Together with our colleagues from the Surrey Morphology Group, we participate in the recently created Ontology Wiki ('ontowiki') whose aim is to map out a General Ontology for Linguistic Description (GOLD). The ontology is intended to capture the knowledge of a well-trained linguist, and can thus be viewed as an attempt to codify the general knowledge of the field. It is intended to give a formalised account of the most basic categories and relations used in the scientific description of human language, and thus facilitate automated reasoning over linguistic data and establish the basic concepts through which intelligent search can be carried out. An example of an implementation of an ontology driven search is ODIN (The Online Database of Interlinear Text), based on an earlier version of the ontology.
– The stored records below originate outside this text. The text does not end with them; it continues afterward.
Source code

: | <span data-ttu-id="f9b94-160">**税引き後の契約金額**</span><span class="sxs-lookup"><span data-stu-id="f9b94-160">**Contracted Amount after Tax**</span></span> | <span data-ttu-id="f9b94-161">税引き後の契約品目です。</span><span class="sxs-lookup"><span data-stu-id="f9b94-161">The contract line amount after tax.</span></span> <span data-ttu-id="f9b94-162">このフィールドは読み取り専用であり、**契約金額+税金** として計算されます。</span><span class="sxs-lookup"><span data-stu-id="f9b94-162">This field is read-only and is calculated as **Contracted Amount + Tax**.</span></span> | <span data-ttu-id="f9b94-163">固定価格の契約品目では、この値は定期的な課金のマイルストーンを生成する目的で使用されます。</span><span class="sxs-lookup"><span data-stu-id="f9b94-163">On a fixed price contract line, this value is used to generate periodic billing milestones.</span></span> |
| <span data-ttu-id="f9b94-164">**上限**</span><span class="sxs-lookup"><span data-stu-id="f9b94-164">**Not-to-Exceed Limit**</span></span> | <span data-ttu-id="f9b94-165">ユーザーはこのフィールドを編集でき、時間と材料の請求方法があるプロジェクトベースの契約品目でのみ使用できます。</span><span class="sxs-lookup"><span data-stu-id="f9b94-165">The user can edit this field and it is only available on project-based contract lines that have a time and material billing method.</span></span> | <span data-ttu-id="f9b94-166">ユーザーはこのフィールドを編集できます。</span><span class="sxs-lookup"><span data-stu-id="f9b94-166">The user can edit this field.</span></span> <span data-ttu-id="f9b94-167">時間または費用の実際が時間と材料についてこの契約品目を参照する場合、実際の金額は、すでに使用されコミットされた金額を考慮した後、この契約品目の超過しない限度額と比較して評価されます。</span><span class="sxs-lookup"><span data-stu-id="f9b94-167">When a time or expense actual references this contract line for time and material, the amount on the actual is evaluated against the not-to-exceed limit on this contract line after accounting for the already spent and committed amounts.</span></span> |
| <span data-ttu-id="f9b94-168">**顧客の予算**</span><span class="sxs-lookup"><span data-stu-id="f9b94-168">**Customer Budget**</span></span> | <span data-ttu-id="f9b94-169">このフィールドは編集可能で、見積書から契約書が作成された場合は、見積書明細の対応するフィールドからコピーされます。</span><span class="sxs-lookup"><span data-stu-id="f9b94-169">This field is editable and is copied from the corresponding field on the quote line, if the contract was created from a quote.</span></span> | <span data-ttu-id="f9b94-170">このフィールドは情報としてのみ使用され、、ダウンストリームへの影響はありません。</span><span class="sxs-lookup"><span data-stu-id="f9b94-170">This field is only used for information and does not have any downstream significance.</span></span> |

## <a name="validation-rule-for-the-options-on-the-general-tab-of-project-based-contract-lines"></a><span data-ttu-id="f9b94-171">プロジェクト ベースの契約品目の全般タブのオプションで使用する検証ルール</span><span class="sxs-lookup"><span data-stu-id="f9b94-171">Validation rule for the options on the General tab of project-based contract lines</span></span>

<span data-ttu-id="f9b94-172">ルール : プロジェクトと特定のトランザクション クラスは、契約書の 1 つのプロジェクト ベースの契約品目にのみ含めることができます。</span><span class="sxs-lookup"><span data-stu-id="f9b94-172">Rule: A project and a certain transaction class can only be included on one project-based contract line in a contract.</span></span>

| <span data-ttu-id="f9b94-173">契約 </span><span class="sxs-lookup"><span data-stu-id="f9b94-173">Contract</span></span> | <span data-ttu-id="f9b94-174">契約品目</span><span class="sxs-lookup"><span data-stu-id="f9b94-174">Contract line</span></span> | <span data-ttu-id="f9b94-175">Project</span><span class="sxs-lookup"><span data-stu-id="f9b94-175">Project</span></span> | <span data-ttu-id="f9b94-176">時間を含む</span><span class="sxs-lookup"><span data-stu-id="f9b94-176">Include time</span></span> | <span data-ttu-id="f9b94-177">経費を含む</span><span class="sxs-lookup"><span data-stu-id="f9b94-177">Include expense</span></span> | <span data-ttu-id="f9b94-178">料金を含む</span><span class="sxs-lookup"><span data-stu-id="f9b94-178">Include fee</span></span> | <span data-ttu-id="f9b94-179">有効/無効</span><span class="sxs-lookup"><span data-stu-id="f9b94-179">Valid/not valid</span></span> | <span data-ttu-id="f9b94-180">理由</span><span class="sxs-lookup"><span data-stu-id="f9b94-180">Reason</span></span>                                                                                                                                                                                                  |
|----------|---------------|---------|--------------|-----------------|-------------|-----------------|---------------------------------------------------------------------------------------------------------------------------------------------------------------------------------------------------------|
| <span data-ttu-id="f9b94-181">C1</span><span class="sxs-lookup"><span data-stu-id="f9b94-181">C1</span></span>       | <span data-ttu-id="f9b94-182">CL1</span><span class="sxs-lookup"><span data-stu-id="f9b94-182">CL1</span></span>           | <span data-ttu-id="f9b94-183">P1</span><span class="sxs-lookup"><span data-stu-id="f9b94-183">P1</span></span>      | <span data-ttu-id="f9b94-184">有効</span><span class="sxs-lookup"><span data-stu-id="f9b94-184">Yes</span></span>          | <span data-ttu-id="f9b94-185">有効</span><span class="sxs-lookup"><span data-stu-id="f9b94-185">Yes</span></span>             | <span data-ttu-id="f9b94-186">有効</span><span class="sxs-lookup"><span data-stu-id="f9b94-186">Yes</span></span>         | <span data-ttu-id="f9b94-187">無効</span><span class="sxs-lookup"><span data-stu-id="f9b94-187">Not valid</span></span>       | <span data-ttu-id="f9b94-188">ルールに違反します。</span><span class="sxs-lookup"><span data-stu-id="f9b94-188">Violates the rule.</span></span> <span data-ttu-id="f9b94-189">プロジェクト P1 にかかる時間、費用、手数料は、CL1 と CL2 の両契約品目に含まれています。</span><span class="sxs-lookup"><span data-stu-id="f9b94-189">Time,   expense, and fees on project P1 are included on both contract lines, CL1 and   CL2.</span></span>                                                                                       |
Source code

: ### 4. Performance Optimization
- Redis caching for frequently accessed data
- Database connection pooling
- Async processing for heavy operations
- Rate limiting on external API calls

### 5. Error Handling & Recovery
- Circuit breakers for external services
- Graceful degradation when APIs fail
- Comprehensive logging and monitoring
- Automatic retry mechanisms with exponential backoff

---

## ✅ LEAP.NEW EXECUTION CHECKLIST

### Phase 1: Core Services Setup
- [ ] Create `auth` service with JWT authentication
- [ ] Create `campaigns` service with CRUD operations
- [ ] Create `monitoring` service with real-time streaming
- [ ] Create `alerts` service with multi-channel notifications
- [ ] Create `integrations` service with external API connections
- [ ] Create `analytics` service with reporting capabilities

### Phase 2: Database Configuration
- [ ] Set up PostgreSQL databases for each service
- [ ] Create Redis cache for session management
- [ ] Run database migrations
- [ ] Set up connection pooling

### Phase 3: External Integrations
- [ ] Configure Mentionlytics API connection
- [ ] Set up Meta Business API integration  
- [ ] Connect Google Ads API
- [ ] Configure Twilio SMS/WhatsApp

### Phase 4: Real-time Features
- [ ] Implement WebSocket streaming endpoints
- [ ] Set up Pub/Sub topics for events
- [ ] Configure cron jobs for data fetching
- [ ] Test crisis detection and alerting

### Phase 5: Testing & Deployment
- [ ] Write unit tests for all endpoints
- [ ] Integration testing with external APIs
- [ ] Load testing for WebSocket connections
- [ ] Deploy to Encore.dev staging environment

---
We have been in contact with the ISO Technical Committee 37 (TC 37), Sub-Committee 4 (SC 4), regarding their current work on the standard for morphosyntactic annotation ISO 24613. TC 37 concern themselves with terminology and other language and content resources, with SC 4 dealing more specifically with language resource management. One of the standards they are working on currently (ISO 24613), which is to be published in 2008, concerns an abstract metamodel, called the Lexical Markup Framework (LMF), that will provide a common, standardised framework for the construction of computational lexicons. We have provided detailed comments on a few working drafts of ISO 24613 in the hope of making a positive contribution to the standard.